═════ Source passage ═════
# fiberglass repoduction mounts



## Whelen35 (Mar 9, 2004)

Last fall I caught my once in a lifetime walleye. A Red River pig that was weighed at 10lbs 14 oz. I wrapped it in newspaper and froze it within 15 minutes of it being landed. This spring my wife was going through the freezer and put my fish on the counter and there it was untill it started to smell a few days latter. My problem is dno pictures, no length or girth was taken and recorded. I there someone in the valley here that could make a reproduction and knows what the coloring is for these fish in this part of the River? It was caught near Halstad MN. More of the gold to green in color. Any one know who to call, and what it may cost? Thanks, if I knew what was going to happen, I would have let her go, I just feel awful about it.


----------



## Rick Davis (Oct 7, 2002)

Give Wayne Zespy a call, Wayne's Taxidermy Lakota Nd 701-247-2628. or you could order your own blank from Van ***** and find someone to airbrush for you. good luck


----------



## Rick Acker (Sep 26, 2002)

I would call Jim Benson at Sportsmans right in town...He has a new fiberglass Walleye that looks BETTER than the real thing...As far as measurements...You'll just have to do the best you can...So, it ends up a little BIGGER...who will know...I myself would never keep another Walleye...after seeing these...You will be a believer...As far as the color goes...Jim will work it out!


----------



## Fossilman (Mar 12, 2006)

Just a thought too,I keep a small freezer just for my deer and fish that are headed to the taxidermy......Saves on the heartbreak.... :wink:


----------



## bigpaws (Aug 1, 2006)

Yep, I'm with fossilman, we do the same! :beer:


----------
═════ Information given ═════
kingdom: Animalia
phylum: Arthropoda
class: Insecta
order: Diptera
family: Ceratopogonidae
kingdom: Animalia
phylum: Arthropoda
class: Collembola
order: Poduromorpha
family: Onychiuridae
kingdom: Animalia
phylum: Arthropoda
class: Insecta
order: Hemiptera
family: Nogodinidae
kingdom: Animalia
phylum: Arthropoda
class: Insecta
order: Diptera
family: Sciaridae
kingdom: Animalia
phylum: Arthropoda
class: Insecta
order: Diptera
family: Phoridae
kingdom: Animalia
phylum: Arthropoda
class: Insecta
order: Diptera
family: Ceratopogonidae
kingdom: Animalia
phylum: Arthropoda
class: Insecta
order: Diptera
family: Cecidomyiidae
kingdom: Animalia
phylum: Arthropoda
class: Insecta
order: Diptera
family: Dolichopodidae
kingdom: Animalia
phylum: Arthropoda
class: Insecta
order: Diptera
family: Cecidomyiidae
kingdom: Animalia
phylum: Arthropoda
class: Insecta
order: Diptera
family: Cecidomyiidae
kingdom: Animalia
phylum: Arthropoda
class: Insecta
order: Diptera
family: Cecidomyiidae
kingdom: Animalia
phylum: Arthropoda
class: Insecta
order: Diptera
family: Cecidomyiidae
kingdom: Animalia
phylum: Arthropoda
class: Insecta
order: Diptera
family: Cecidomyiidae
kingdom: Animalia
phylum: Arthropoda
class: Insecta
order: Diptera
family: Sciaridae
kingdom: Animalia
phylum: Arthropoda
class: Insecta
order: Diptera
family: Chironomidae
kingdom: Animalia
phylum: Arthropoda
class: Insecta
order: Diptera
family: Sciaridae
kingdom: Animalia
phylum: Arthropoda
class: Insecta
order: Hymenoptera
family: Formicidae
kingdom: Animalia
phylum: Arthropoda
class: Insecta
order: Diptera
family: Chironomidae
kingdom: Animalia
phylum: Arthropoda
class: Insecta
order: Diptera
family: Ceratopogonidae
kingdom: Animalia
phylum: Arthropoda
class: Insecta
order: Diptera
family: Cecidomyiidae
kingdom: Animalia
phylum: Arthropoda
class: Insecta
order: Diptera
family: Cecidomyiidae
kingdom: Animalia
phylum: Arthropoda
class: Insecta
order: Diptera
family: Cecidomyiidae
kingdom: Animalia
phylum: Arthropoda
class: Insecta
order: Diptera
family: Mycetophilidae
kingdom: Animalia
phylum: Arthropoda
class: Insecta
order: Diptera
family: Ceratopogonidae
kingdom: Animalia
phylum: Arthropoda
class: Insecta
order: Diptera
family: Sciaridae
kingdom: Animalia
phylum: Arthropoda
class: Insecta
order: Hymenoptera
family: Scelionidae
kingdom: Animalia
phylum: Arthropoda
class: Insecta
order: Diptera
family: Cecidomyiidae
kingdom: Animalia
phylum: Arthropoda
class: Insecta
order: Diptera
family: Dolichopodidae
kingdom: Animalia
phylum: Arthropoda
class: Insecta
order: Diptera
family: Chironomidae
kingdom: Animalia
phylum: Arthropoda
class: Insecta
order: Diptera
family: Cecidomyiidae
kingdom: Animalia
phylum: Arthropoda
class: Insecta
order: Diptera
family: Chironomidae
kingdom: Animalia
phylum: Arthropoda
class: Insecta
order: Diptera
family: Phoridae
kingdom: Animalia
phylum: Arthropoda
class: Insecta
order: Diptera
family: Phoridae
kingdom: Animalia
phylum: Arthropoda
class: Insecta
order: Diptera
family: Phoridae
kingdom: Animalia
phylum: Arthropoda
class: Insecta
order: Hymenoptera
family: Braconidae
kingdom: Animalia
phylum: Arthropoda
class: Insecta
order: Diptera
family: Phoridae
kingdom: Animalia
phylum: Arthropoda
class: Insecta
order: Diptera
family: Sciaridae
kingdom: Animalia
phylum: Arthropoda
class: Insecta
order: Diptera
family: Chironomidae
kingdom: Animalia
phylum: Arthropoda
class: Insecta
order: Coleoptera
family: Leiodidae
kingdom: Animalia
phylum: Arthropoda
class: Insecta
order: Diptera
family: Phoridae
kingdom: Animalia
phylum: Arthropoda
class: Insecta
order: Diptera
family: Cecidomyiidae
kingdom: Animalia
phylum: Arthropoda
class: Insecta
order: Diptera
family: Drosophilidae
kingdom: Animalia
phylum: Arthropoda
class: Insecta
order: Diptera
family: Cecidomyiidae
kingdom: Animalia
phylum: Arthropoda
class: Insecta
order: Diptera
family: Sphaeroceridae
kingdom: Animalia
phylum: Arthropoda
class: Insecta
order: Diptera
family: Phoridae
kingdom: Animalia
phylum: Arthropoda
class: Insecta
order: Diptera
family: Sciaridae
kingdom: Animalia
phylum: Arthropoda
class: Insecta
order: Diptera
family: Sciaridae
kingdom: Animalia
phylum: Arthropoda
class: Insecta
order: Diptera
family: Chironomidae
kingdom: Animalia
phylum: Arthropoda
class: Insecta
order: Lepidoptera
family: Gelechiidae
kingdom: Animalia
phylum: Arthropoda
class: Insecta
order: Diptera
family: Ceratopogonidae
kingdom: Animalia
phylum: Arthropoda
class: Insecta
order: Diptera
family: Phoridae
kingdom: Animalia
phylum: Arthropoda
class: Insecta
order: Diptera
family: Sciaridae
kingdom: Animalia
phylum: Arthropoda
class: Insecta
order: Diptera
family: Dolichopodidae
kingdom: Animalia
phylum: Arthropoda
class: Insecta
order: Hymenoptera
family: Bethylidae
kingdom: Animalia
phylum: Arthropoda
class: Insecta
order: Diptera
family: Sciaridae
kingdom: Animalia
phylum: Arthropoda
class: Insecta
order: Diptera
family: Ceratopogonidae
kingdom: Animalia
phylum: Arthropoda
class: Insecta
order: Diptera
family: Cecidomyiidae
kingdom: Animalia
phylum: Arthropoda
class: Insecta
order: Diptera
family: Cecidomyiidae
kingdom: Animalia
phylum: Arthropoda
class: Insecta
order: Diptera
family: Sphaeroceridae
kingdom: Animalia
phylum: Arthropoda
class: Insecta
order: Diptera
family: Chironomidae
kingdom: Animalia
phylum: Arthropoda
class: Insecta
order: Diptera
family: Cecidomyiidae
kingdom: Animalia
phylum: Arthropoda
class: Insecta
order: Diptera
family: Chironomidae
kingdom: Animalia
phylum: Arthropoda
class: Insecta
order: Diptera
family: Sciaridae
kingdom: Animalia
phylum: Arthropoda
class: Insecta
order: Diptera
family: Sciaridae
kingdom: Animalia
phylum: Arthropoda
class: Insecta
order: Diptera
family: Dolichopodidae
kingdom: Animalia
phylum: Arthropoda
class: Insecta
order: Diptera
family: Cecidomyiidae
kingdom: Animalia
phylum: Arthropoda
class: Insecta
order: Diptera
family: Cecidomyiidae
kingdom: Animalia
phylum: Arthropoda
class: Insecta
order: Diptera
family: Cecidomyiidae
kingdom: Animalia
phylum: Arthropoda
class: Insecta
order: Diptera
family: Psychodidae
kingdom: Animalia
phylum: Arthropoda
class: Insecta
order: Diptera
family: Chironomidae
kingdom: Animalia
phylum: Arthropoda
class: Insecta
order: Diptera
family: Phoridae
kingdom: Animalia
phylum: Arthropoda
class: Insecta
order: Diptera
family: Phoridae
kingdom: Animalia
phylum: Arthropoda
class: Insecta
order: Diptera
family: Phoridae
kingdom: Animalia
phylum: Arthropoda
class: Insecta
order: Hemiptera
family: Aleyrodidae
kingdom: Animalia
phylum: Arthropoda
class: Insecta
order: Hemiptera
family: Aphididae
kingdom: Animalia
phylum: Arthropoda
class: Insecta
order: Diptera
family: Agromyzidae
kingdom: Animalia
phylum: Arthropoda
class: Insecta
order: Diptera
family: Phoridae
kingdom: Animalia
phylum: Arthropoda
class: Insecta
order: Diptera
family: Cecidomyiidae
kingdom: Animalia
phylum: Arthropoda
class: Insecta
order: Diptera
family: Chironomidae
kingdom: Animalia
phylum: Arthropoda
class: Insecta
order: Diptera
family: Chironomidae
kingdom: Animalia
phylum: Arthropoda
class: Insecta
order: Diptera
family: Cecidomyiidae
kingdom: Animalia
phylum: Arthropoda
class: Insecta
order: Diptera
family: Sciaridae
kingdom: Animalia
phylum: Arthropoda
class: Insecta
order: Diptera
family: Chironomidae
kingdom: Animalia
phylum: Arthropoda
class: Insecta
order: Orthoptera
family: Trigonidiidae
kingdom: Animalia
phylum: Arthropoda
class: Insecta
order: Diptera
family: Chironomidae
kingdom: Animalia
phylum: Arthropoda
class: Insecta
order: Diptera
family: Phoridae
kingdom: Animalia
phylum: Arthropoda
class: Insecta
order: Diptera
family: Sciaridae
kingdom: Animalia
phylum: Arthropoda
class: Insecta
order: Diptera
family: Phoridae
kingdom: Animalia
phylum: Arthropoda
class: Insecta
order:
═════
> **Stated task 1**:
Write out, word for word, the part of the walleye reproduction thread that opens with the words containing "Just a thought" and closes with "(Aug 1, 2006)".
> **Stated task 2**:
Answer these about the walleye reproduction thread:
(a) What was the walleye's recorded weight?
(b) In what town is Wayne's Taxidermy located?
(c) What does Fossilman keep a small freezer for?

> **Exercise output 1**:
Just a thought too,I keep a small freezer just for my deer and fish that are headed to the taxidermy......Saves on the heartbreak.... :wink:


----------



## bigpaws (Aug 1, 2006)

> **Exercise output 2**:
(a) 10 lbs 14 oz
(b) Lakota, ND
(c) His deer and fish that are headed to the taxidermy